Grace looked at her. Before the ramifications of this had fully sunk in, the Crime Scene Manager was speaking again.

‘I think we ought to get a bit closer, Roy. There’s something you need to see.’

She took a few steps forward and Grace followed. Then she turned and pointed to the interior wall, a foot above the top of the door.

‘Does that look familiar?’

Grace stared at the cylindrical object with the shiny glass lens.

And now he knew for sure that his worst fears were confirmed.

It was another camera.

68

Carly greeted the woman who entered her office with a smile as she ushered her into a seat. The appointment was late, at 4.45, because her whole day was out of kilter. At least it was her last client, she thought with relief.

The woman’s name was Angelina Goldsmith. A mother of three teenagers, she had recently discovered that her architect husband had been leading a double life for twenty years and had a second family in Chichester, thirty miles away. He hadn’t actually married this woman, so he wasn’t legally a bigamist, but he sure as hell was morally. The poor woman was understandably devastated.

And she deserved a solicitor who was able to focus a damned sight better than Carly was capable of doing at the moment, Carly thought.

Angelina Goldsmith was one of those trusting, decent people who was shocked to the core when her husband dumped her and went off with another woman. The woman had a gentle nature, she was a nice-looking brunette with a good figure, and had given up her career as a geologist for her family. Her confidence was shattered and she needed advice urgently.

Carly gave her sympathy and discussed her options. She gave her advice that she hoped would enable her to see a future for herself and her children.

After the client had left, Carly dictated some notes to her secretary, Suzanne. Then she checked her voicemail, listening to a string of messages from clients, the final one from her friend, Clair May, who had driven Tyler to school and back home again. Clair said that Tyler had been crying all the way home, but would not tell her why.

At least her mother was there to look after him, until she got home. He liked his gran, so hopefully he’d cheer up. But his behaviour was really troubling her. She’d try and have a long chat with him as soon as she got home. She rang for a taxi, then left the office.

In the taxi on the way home, Carly sat immersed in her thoughts. The driver, a neatly dressed man in a suit, seemed a chatty fellow and he kept trying to make conversation, but she did not respond. She wasn’t in the mood for conversation.

Ken Acott had been right about the magistrate. She’d got a one-year ban and a £1,000 fine, which Ken Acott said afterwards was about as lenient as it could get. She’d also accepted the court’s offer for her to go on a driver-education course which would reduce her ban to nine months.

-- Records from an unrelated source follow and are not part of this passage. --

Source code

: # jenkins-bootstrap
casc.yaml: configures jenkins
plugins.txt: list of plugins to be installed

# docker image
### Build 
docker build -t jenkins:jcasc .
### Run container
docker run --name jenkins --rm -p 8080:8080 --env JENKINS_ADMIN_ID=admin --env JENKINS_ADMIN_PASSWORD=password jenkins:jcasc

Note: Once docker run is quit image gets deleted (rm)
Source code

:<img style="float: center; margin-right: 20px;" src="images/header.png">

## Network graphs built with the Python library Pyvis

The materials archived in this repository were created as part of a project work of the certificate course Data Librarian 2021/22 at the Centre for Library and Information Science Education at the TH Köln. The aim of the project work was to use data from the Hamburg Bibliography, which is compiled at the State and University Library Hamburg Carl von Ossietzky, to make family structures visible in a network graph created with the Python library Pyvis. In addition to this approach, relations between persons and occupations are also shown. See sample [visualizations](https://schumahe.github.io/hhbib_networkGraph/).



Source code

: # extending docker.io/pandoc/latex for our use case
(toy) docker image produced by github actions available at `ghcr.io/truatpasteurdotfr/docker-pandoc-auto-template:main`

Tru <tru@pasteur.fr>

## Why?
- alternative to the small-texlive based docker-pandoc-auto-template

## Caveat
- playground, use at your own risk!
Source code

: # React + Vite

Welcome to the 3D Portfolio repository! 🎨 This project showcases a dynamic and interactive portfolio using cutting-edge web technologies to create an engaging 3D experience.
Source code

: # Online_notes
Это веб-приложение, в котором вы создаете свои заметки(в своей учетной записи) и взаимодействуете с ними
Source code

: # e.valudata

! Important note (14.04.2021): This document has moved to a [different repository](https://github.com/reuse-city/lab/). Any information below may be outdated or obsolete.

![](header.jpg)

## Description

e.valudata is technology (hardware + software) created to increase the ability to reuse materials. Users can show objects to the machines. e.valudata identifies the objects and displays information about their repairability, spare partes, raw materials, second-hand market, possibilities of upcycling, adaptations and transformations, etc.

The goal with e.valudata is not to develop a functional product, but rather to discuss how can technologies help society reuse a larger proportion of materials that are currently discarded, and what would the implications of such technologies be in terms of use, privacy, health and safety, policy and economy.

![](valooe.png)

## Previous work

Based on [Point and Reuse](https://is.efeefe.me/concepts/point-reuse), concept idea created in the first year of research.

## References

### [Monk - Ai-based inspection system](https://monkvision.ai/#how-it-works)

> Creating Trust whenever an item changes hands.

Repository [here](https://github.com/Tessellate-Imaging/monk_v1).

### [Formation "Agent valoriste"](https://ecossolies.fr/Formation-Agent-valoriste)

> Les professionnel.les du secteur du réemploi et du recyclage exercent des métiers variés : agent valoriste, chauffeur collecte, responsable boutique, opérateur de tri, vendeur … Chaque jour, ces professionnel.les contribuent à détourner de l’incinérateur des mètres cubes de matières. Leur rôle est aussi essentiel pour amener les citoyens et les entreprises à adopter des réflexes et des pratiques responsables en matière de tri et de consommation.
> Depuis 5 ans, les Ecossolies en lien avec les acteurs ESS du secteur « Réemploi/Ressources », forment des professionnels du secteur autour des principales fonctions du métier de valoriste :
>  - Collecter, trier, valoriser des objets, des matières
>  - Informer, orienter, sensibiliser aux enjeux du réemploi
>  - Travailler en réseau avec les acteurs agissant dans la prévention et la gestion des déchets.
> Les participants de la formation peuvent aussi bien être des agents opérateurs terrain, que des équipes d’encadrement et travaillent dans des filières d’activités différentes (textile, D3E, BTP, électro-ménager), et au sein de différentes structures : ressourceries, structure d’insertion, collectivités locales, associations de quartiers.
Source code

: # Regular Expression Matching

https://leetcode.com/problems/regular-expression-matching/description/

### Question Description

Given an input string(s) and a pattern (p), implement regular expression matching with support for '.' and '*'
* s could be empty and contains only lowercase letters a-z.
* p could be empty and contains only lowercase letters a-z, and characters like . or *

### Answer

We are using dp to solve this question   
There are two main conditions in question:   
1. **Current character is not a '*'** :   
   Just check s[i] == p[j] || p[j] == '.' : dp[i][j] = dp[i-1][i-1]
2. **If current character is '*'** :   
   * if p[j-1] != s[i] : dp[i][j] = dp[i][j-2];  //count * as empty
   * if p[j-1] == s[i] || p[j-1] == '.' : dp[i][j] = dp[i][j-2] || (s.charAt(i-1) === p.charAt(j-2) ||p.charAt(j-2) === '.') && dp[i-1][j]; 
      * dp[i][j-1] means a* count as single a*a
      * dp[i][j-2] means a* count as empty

She’d felt an idiot, hobbling up to the dock on her uneven shoes and out again. Then, just when she was looking forward to lunch with Sarah Ellis, to cheer her up, Sarah had phoned with the news that her elderly father, who lived alone, had had a fall, and a suspected broken wrist, and she was on her way to hospital with him.

So Carly had thought, sod it, and instead of going to find a shoe repair place, she stumbled along to a store in Duke’s Lane for a spot of retail therapy. She was wearing the result now, a pair of reassuringly expensive and absurdly high-heeled Christian Louboutins in black patent leather with twin ankle straps and red soles. They were the only thing today that had made her feel good.